Santuario di Caravaggio
Vista esterna del Santuario
Sabato 25 gennaio si svolgerà il consueto pellegrinaggio notturno a Caravaggio nato e organizzato, come di consueto, dai Gruppi Scout Agesci Crema 3, Adulti Scout e amici dello scautismo. Il ritrovo, per tutti coloro che vorranno partecipare, è alle ore 19.30 presso la Basilica di Santa Maria della Croce, dove i pellegrini incontreranno il vescovo Daniele: oltre ad aprire ufficialmente l’evento con un messaggio di saluto – che verrà riportato, come da tradizione, nel Libro della Marcia – monsignor Gianotti, molto legato agli Scout, seguirà poi l’intero pellegrinaggio.

INFORMAZIONI

Il percorso condurrà verso Caravaggio, con una sosta-ristoro a Capralba. L’arrivo al santuario è previsto per l’1.30 circa. Al termine del cammino, un autobus permetterà un agevole rientro a Crema, presso la Basilica. Chiunque fosse interessato a usufruire del servizio, è invitato a scrivere a marina.sambusiti@gmail.com, oppure telefonare al numero 328.4506106. La conferma di avvenuta prenotazione arriverà via e-mail.
L’Agesci, come sempre, invita tutti a partecipare, scout e non.

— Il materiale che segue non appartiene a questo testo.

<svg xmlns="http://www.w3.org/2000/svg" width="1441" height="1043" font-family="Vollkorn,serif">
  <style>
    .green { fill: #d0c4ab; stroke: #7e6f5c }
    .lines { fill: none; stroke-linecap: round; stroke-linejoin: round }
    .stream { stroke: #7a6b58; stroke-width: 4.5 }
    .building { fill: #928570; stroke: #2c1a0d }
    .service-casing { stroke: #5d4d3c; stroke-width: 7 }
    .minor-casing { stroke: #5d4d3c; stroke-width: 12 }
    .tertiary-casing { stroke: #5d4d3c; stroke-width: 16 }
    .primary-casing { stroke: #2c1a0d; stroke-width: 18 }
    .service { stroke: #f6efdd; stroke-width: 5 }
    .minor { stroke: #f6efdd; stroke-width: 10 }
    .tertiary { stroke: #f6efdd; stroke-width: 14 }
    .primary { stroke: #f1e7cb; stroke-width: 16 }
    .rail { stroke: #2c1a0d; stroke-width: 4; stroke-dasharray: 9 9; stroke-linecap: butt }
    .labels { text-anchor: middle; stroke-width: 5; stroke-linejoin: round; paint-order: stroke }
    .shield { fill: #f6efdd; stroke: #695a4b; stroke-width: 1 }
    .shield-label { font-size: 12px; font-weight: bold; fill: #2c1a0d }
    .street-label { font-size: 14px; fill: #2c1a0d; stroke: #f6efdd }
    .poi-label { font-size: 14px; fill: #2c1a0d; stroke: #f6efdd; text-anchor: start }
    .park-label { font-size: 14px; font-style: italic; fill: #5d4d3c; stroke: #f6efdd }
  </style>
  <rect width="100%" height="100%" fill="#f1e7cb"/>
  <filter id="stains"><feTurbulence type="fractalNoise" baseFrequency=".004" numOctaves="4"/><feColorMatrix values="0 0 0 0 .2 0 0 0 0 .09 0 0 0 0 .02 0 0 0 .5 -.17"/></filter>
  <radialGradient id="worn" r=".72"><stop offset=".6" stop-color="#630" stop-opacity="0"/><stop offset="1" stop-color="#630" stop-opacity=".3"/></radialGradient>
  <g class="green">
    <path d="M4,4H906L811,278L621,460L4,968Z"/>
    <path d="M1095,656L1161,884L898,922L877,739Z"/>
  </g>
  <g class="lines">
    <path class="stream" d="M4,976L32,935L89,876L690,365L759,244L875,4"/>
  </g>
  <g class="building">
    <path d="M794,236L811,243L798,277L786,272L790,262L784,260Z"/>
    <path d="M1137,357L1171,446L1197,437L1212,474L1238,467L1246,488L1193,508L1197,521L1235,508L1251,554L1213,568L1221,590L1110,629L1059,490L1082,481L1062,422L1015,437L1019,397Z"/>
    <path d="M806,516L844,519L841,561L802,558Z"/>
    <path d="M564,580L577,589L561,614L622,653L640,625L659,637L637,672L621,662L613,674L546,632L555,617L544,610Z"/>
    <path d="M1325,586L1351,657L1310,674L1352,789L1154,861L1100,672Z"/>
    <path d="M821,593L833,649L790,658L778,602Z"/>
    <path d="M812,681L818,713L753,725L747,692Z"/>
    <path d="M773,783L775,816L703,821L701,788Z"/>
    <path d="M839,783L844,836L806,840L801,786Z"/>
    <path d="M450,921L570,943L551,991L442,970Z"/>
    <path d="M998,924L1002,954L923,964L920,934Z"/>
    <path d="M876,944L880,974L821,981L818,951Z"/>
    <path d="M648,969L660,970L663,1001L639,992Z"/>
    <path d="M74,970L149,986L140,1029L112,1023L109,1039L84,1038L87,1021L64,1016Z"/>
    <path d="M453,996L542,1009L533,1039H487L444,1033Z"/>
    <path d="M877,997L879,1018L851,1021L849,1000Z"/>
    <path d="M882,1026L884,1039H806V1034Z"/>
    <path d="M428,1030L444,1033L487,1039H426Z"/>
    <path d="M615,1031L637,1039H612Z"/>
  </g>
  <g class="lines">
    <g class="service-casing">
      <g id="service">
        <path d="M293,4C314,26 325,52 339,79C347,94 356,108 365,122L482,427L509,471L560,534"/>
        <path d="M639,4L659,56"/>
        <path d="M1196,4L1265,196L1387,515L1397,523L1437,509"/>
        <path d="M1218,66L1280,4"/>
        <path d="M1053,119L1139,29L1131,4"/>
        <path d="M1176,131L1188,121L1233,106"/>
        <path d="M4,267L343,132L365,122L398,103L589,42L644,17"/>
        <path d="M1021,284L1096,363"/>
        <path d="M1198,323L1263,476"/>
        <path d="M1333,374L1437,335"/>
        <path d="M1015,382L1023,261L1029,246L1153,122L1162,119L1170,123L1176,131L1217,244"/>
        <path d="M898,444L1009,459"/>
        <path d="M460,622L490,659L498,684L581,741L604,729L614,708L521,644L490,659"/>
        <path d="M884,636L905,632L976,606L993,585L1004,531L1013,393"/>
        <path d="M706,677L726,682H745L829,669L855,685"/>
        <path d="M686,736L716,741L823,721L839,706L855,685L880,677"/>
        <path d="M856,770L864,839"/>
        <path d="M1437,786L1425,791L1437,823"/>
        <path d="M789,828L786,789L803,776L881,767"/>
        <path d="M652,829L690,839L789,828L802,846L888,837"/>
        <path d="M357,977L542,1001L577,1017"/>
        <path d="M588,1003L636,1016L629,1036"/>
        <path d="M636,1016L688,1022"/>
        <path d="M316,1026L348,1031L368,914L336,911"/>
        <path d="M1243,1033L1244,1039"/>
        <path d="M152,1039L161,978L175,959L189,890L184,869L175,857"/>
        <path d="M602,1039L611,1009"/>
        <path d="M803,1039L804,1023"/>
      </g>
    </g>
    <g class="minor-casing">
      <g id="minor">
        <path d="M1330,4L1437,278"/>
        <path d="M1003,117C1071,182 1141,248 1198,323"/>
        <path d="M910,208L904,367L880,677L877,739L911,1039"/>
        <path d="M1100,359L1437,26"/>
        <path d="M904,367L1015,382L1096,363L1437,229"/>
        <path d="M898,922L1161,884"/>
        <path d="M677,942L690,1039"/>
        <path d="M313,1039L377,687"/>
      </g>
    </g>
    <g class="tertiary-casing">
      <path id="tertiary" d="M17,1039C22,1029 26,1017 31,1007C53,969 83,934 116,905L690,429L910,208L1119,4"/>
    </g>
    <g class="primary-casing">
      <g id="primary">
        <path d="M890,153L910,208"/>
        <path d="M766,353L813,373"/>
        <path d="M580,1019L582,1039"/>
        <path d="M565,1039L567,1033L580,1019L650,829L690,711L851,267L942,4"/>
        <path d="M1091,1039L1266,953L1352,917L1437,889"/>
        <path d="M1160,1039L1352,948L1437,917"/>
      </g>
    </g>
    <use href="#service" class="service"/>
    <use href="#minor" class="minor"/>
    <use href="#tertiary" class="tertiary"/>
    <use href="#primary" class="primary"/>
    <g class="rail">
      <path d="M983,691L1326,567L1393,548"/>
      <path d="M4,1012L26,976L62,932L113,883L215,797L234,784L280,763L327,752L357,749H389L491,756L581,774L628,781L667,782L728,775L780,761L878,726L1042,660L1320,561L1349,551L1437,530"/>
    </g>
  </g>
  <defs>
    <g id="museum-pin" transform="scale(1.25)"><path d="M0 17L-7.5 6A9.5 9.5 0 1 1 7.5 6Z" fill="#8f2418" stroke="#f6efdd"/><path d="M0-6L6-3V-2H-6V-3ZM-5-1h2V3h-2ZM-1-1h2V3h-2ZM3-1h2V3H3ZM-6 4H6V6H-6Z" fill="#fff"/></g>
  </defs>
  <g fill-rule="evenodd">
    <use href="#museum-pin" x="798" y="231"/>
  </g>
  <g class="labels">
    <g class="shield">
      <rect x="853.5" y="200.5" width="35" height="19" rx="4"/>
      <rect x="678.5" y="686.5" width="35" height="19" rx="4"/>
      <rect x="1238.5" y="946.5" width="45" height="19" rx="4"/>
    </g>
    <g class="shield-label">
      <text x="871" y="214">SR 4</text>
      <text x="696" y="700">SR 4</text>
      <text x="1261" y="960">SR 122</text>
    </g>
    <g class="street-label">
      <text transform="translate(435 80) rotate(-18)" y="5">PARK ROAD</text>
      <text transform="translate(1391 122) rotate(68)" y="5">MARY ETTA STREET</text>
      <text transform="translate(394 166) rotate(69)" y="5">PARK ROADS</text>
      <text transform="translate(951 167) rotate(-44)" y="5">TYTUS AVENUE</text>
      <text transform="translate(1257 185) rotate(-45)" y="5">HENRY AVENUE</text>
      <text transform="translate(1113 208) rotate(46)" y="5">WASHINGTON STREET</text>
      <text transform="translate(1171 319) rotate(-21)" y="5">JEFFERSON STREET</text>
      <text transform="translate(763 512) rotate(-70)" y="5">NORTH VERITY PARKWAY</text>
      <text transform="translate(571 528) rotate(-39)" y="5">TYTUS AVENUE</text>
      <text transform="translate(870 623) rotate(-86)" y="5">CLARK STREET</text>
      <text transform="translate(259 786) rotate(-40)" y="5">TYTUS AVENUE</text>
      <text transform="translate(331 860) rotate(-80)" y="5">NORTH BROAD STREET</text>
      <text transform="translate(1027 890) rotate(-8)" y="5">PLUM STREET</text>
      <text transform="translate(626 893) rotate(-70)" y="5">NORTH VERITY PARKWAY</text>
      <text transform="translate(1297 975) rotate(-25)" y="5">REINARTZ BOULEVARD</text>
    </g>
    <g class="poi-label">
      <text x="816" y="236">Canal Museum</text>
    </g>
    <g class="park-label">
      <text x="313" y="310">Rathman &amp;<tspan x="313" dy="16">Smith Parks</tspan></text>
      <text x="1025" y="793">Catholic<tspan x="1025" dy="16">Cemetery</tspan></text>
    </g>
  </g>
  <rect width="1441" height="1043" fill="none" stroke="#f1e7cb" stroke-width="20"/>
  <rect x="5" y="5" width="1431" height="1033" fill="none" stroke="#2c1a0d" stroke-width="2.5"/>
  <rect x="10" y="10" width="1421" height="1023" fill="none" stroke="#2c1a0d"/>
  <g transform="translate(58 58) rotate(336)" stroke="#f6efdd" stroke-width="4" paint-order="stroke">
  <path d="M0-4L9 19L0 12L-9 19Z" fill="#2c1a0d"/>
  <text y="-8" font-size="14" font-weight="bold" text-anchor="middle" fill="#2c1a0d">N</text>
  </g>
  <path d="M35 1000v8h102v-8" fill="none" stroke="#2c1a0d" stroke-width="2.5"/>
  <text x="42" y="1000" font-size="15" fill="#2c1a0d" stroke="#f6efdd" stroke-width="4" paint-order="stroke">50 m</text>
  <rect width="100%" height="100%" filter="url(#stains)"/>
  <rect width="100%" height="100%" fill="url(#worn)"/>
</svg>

UNA TRADIZIONE CHE DURA DA OLTRE SETTANT’ANNI

Questa importante tradizione, nata nel 1947 dal desiderio di ringraziare la Madonna per la rinascita a Crema dello scautismo dopo la forzata sospensione durante il Fascismo, ha quindi un significato molto profondo: ecco perché l’idea di camminare di notte, di “fare strada” insieme, a gennaio, nei giorni più freddi dell’anno. Mettersi in cammino verso il santuario di Caravaggio significa partire per una riflessione comune, quest’anno legata al tema indicato da papa Francesco La Pace, cammino di conversione ecologica. Sarà il vescovo Daniele a sviluppare la tematica introducendola a Santa Maria e approfondendola poi nella pausa di Campagnola Cremasca.
Finché ci saranno giovani che non dimenticheranno il loro passato, anche la Marcia di Caravaggio, vecchia di settant’anni, saprà ogni anno rinnovarsi ed evolversi. Citando le parole delle Aquile Randagie, giovani scout che hanno sfidato il regime totalitarista per un’idea di libertà, è possibile riassumere così il senso della Marcia: “Ciò che fummo un dì voi siete adesso, chi si scorda di noi scorda sé stesso”.